Your goal:
Reproduce the following lines word for word, starting at the first line and ending at the line that contains "What is the ratio".

[Stored entries]
====

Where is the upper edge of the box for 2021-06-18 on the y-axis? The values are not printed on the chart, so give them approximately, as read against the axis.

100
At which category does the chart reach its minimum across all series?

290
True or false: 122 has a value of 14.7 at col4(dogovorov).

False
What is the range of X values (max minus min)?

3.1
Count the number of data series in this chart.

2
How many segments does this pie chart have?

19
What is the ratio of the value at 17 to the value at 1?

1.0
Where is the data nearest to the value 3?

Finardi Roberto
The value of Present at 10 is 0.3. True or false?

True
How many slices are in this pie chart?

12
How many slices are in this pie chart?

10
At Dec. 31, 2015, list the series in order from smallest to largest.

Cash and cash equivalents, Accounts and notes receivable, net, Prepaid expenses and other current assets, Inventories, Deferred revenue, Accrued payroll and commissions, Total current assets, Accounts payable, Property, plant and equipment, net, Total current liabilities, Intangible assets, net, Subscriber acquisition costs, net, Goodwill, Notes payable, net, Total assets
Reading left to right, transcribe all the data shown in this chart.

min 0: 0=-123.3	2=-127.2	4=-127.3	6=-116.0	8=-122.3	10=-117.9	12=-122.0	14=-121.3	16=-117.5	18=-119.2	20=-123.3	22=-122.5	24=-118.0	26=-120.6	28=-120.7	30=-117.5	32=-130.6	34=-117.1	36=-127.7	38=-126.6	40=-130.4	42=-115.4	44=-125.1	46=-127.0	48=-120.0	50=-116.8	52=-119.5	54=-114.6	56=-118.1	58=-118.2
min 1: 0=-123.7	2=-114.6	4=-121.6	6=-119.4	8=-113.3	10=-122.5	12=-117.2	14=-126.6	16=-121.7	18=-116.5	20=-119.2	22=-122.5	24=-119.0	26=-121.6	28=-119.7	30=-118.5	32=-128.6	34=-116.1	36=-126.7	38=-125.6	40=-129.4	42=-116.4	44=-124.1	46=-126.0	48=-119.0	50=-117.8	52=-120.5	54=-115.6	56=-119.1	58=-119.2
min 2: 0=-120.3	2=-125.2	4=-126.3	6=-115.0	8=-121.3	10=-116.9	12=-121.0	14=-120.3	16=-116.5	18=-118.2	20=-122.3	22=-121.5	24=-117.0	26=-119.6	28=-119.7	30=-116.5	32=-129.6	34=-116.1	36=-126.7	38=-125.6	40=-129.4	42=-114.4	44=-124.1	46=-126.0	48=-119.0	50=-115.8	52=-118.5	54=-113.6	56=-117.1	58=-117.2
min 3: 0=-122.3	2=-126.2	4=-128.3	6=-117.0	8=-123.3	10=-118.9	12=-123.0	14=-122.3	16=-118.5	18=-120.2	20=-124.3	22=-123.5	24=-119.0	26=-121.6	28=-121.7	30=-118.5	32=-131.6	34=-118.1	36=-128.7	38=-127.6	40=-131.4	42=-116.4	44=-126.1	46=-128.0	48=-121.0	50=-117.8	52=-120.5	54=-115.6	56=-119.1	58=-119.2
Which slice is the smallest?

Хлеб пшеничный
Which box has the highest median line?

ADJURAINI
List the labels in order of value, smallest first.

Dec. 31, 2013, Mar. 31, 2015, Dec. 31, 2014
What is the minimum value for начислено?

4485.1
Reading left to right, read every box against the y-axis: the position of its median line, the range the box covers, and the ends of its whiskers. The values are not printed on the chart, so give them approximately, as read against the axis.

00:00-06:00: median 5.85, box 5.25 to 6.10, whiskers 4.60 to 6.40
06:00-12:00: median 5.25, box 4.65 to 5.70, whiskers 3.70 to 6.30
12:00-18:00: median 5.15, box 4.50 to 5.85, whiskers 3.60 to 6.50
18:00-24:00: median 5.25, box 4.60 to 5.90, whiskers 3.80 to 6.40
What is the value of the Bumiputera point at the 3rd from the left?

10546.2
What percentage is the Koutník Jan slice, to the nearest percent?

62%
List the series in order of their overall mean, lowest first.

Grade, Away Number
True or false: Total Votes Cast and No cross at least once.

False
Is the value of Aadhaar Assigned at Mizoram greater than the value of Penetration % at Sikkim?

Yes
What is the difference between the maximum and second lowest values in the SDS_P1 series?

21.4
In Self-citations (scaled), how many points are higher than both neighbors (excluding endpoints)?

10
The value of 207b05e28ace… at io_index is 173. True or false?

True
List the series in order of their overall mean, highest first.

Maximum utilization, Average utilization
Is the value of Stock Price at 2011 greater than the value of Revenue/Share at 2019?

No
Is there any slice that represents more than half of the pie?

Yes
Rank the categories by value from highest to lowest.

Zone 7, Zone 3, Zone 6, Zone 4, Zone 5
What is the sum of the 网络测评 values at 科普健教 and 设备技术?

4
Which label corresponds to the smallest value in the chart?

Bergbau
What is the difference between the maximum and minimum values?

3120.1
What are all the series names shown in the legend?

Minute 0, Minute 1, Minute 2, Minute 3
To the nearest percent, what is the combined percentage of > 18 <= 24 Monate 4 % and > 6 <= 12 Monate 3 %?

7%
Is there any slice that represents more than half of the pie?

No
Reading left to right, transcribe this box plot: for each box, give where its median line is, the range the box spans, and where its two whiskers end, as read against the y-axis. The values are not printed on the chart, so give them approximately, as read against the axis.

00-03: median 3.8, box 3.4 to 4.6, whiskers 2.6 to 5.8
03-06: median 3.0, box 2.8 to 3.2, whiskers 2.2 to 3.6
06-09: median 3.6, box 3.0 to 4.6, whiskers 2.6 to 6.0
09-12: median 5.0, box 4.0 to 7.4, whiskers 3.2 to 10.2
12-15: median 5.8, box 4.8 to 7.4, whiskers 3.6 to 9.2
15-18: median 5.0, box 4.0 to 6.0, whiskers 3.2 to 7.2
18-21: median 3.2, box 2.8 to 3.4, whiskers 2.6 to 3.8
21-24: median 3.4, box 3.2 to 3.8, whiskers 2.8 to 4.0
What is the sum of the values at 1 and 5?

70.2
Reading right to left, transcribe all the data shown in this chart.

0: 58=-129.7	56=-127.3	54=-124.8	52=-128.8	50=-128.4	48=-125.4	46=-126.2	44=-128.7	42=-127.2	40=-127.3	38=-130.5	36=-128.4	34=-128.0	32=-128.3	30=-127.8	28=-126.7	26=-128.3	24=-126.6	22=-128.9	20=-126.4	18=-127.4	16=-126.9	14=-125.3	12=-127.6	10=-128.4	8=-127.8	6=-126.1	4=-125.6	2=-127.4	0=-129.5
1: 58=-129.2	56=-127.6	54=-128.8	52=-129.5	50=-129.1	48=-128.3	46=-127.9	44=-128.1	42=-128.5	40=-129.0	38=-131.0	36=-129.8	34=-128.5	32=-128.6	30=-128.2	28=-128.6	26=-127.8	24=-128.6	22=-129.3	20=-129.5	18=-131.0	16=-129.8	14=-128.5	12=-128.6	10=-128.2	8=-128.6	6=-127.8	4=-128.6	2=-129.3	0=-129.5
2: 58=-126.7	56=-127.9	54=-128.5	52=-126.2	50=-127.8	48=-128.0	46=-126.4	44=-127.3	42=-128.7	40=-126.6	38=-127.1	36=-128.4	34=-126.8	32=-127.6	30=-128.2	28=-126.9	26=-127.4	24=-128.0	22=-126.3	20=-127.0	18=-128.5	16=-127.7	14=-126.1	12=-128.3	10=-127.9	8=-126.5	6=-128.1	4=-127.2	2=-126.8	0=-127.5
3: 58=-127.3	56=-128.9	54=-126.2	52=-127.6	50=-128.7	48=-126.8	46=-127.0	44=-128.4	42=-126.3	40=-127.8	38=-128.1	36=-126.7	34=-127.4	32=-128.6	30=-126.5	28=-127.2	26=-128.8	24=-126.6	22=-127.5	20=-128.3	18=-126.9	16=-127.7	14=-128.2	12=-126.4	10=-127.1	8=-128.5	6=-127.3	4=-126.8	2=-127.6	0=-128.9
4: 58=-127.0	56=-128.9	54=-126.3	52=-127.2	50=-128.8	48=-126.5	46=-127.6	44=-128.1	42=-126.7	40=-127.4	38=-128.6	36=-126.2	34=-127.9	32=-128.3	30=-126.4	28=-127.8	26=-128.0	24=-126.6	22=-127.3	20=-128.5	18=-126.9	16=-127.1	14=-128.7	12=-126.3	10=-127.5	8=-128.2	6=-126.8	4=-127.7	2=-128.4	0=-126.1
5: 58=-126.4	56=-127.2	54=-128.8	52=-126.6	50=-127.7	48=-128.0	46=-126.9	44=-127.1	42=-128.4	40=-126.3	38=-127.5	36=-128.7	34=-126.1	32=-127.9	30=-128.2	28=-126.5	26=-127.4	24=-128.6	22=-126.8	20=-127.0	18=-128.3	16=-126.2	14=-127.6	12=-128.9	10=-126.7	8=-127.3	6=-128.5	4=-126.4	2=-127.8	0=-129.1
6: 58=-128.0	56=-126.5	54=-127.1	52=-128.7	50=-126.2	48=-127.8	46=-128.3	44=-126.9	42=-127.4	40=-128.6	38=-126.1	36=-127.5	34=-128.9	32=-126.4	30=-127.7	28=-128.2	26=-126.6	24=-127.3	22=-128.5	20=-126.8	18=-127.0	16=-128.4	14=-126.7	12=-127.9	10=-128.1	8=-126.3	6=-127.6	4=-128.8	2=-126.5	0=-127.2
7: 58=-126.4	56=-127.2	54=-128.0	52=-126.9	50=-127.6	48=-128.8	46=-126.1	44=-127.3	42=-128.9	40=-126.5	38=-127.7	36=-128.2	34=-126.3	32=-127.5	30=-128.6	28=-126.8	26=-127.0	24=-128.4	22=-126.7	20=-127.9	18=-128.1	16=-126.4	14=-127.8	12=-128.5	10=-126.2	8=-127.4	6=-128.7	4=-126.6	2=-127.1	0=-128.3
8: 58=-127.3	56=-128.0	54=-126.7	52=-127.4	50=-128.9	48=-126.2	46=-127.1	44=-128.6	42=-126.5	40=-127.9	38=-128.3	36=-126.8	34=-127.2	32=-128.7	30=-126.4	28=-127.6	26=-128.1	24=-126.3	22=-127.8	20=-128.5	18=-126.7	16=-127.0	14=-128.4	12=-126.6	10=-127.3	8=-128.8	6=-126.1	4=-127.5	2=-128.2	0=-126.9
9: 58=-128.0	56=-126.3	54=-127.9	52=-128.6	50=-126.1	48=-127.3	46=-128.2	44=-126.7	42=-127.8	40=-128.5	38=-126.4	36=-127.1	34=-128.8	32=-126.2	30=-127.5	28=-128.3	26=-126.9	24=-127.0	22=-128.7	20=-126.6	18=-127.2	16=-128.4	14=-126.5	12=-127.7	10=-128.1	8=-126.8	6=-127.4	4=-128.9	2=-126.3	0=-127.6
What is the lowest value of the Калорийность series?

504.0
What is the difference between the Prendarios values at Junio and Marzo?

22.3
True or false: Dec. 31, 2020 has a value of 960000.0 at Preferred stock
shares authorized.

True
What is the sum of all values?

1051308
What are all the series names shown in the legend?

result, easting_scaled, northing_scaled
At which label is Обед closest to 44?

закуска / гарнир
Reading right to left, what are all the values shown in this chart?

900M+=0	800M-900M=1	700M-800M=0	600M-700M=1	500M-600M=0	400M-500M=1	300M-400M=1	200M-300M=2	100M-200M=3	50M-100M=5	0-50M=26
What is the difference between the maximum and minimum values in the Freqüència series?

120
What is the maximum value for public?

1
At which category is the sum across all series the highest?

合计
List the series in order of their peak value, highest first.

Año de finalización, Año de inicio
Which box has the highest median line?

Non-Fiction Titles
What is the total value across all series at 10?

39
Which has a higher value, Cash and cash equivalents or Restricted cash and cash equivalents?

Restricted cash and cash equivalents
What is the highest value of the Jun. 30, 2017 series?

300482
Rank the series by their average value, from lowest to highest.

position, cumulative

====

Output below:
Where is the upper edge of the box for 2021-06-18 on the y-axis? The values are not printed on the chart, so give them approximately, as read against the axis.

100
At which category does the chart reach its minimum across all series?

290
True or false: 122 has a value of 14.7 at col4(dogovorov).

False
What is the range of X values (max minus min)?

3.1
Count the number of data series in this chart.

2
How many segments does this pie chart have?

19
What is the ratio of the value at 17 to the value at 1?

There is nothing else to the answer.